Hadrian's Egyptian coins are remarkable both for number and variety. In
the sixth year of the reign we see a ship with spread sails, most likely
in gratitude for the emperor's safe arrival in Egypt. In the eighth year
we see the head of the favourite Antinous, who had been placed among the
gods of the country. In the eleventh year, when the emperor took up the
tribunitial power at Rome for a second period of ten years, we find a
series of coins, each bearing the name of the nome or district in which
it was coined. This indeed is the most remarkable year of the most
remarkable reign in the whole history of coinage; we have numerous coins
for every year of this reign, and, in this year, for nearly every nome
in Egypt. Some coins are strongly marked with the favourite opinion of
the Gnostics as to the opposition between good and evil.
[Illustration: 109.jpg Hadrian's Egyptian coins]
On one we have the war between the serpent of good and the serpent of
evil, distinguished by their different forms and by the emblems of Isis
and Serapis; on others the heads of Isis and Serapis, the principles of
love and fear; while on a third these two are united into a trinity by
Horus, who is standing on an eagle instead of having an eagle's head, as
represented on previous coins.
The beginning of the reign of Antoninus Pius (A.D. 138) was remarkable
as being the end of the Sothic period of one thousand four hundred and
sixty years; the movable new year's day of the calendar had come round
to the place in the natural year from which it first began to move in
the reign of Menophres or Thutmosis III.; it had come round to the day
when the dog-star rose heliacally. If the years had been counted from
the beginning of this great year, there could have been no doubt when it
came to an end, as from the want of a leap year the new year's day
must have been always moving one day in four years; but no satisfactory
reckoning of the years had been kept, and, as the end of the period was
only known by observation, there was some little doubt about the exact
year. Indeed, among the Greek astronomers, Dositheus said the dog-star
rises heliacally twenty-three days after midsummer, Meton twenty-eight
days, and Euctemon thirty-one days; they thus left a doubt of thirty-two
years as to when the period should end, but the statesmen placed it in
the first year of the reign of Antoninus. This end of the Sothic period
Avas called the return to the phoenix, and had been looked forward to by
the Egyptians for many years, and is well marked on the coins of this
reign. The coins for the first eight years teem with astronomy. There
are several with the goddess Isis in a boat, which we know, from the
zodiac in the Memnonium at Thebes, was meant for the heliacal rising of
the dog-star. In the second and in the sixth year we find on the coins
the remarkable word aion, _the age_ or _period_, and an ibis with a
glory of rays round its head, meant for the bird phoenix. In the seventh
year we see Orpheus playing on his lyre while all the animals of the
forest are listening, thus pointing out the return of the golden age.

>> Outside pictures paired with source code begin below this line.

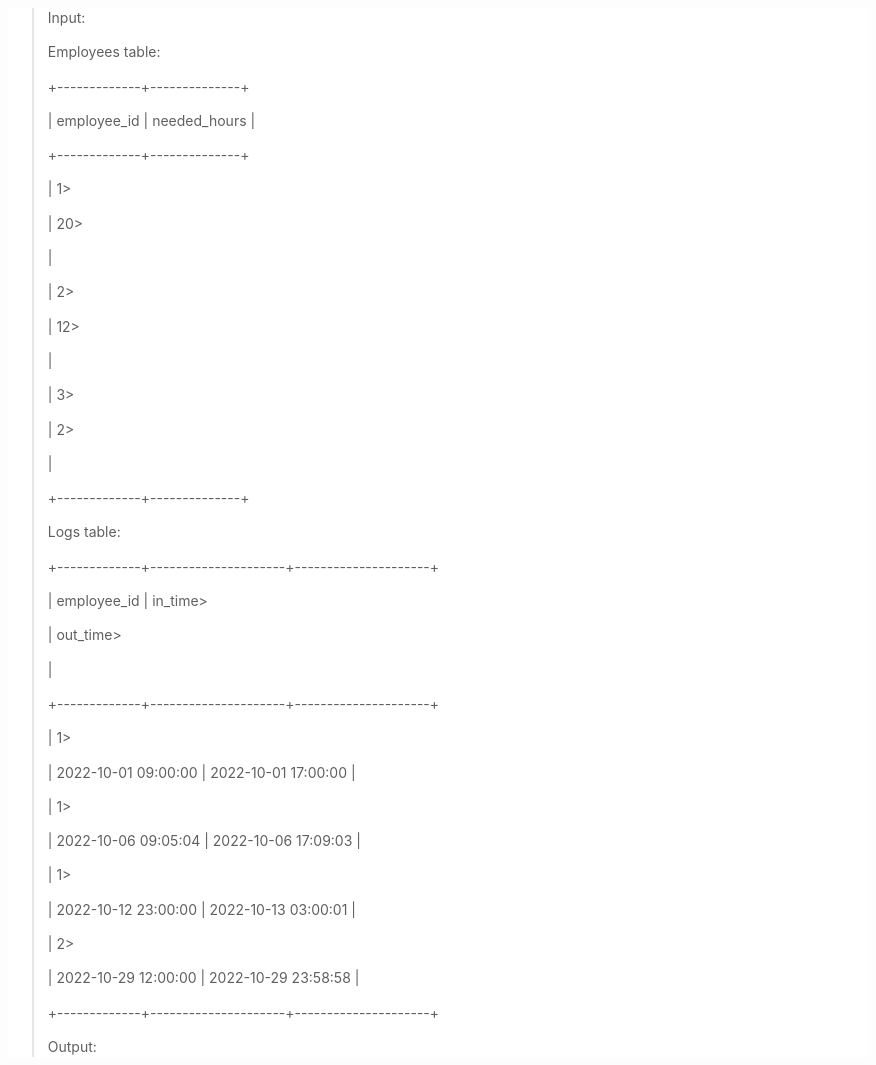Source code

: > Input: 
> 
> Employees table:
> 
> +-------------+--------------+
> 
> | employee_id | needed_hours |
> 
> +-------------+--------------+
> 
> | 1> 
> > 
>    | 20> 
> > 
>    |
> 
> | 2> 
> > 
>    | 12> 
> > 
>    |
> 
> | 3> 
> > 
>    | 2> 
> > 
> > 
> |
> 
> +-------------+--------------+
> 
> Logs table:
> 
> +-------------+---------------------+---------------------+
> 
> | employee_id | in_time> 
> > 
> > 
>  | out_time> 
> > 
> > 
> |
> 
> +-------------+---------------------+---------------------+
> 
> | 1> 
> > 
>    | 2022-10-01 09:00:00 | 2022-10-01 17:00:00 |
> 
> | 1> 
> > 
>    | 2022-10-06 09:05:04 | 2022-10-06 17:09:03 |
> 
> | 1> 
> > 
>    | 2022-10-12 23:00:00 | 2022-10-13 03:00:01 |
> 
> | 2> 
> > 
>    | 2022-10-29 12:00:00 | 2022-10-29 23:58:58 |
> 
> +-------------+---------------------+---------------------+
> 
> Output:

In the eighth year we have the head of Serapis circled by the seven
planets, and the whole within the twelve signs of the zodiac; and on
another coin we have the sun and moon within the signs of the zodiac. A
series of twelve coins for the same year tells us that the house of the
sun, in the language of the astrologers, is in the lion, that of the
moon in the crab, the houses of Venus in the scales and the bull, those
of Mars in the scorpion and the ram, those of Jupiter in the archer
and the fishes, those of Saturn in the sea-goat and aquarius, those of
Mercury in the virgin and the twins. On the coins of the same year we
have the eagle and thunderbolt, the sphinx, the bull Apis, the Nile and
crocodile, Isis nursing the child Horus, the hawk-headed Aroeris, and
the winged sun. On coins of other years we have a camelopard, Horus
sitting on the lotus-flower, and a sacrifice to Isis, which was
celebrated on the last day of the year.